October 10, 2009 at 5:49 pm (fantasy, fiction, novels, urban fantasy)

Living with the Dead is the ninth book in Kelley Armstrong’s wildly popular Women of the Otherworld series. In it, we’re introduced to Robyn Peltier, a recently widowed public relations consultant still trying to come to terms with her husband’s senseless death. Luckily, keeping her demanding boss, “celebutante” Portia Kane, out of the tabloids is a great distraction. But when Portia is murdered police zero in on Robyn as their primary suspect. With the help of her best friend, tabloid reporter Hope Adams, Robyn must track down the real killer and clear her name.

Readers of Armstrong’s Women of the Otherworld books expect certain things from the series. For one, they expect the books to be written in first person and told from the point of view of a single character. They expect the story to be told by one of “the good guys.” They also expect a developing romance to play a key role in the story.

In Living with the Dead Armstrong tosses reader expectations to the wind. Rather than tell the story in first person, she tells it in third. And instead of telling the story from the point of view of a single character she rotates between six characters. That’s right, you heard me.

Living With the DeadI don’t have any problem with third person in general, but it bothered me in this case because it stood in such stark contrast to the other books in the series. The structure of the previous books are all so similar a reader can pick up any one of them and immediately recognize it as part of the Women of the Otherworld series. Not so with Living with the Dead. Writing this book in the third person is such an unexpected deviation it’s difficult for a tried and true fan to get lost in the story.

Likewise, I don’t generally mind stories told through multiple narrators. I loved the eighth book in the series, Personal Demon, which is narrated by Hope Adams and Lucas Cortez. But, in the case of Living With the Dead, shifting the focus between six different characters does nothing to enrich the narrative. The chapters are short and Armstrong shifts point of view from chapter to chapter. So, we follow Hope for one chapter, then Robyn for the next, and Adele for the one after. The reader is never allowed to stay with any one character long enough to get to know him or her. As a result it’s hard to care about any of them.

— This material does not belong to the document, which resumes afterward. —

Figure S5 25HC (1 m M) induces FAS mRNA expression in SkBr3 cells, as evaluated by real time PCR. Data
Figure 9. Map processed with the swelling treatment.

The shifting point of view enables the reader to view some scenes through the eyes of more than one character. Unfortunately, having to read the same scene more than once slows the pace and rarely provides any new information or perspective.

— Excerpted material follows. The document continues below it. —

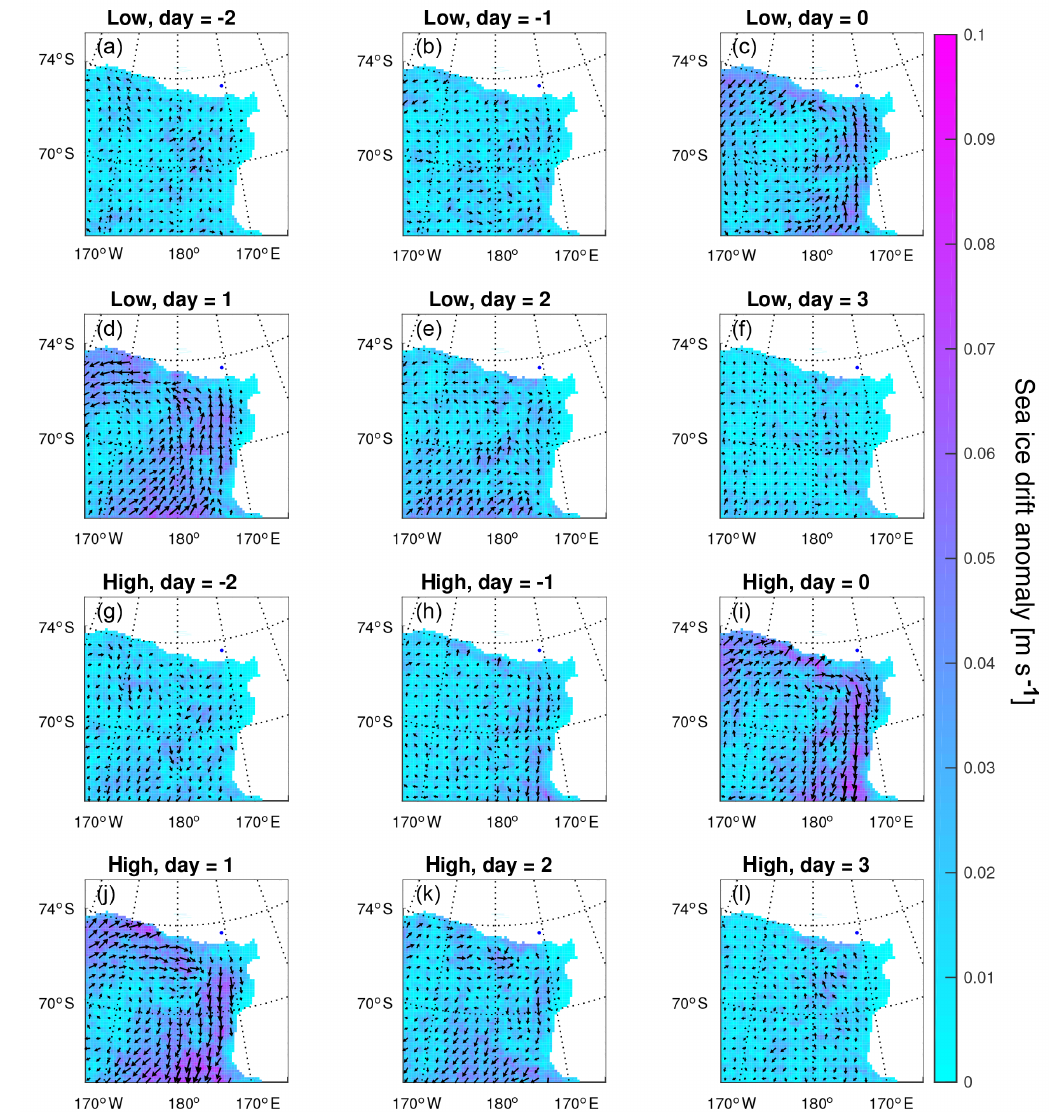
Figure 8. (a–f) Sea ice motion anomalies for days − 2 to 3 for low-wind events. (g–l) Sea ice motion anomalies for days − 2 to 3 for high-wind events. Composites are formed over the 2000–2014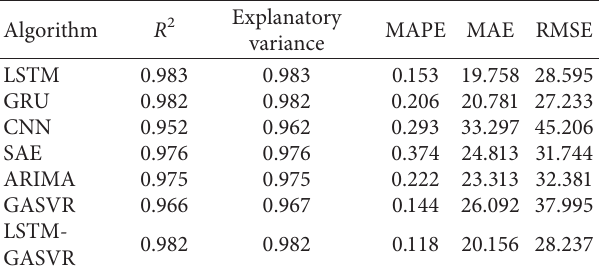
Table 6: Comparison of short-term traffic flow prediction effect of different prediction algorithms.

Two of the four rotating points of view belong to the villains. Readers know right from the get go what motivates them to commit the crime Robyn is later accused of, and get to follow them as they run from the law. The problem with incorporating the POV of the villains in a thriller is that it kills the mystery. Half the fun of reading a mystery is trying to puzzle out the who, what, and why of a crime along with the heroes. While it is possible to write from the POV of a villain without spoiling that fun, Armstrong simply can’t pull off that gentle balancing act. Within the first few pages we know why Adele and Colm do what they do, and that makes watching Hope, Robyn, Karl and the rest of the crew figure it out something of a bore.

Armstrong has been writing this series for five years. I can understand her desire to shake things up a bit by trying something new, but the risk just doesn’t pay off. Overloaded with characters it’s virtually impossible to become emotionally invested in, Living With the Dead is out of synch with the rest of the books in the series. Devoted fans should not expect fireworks out of this one, and new readers would be better served by starting out with one of the previous books in the series.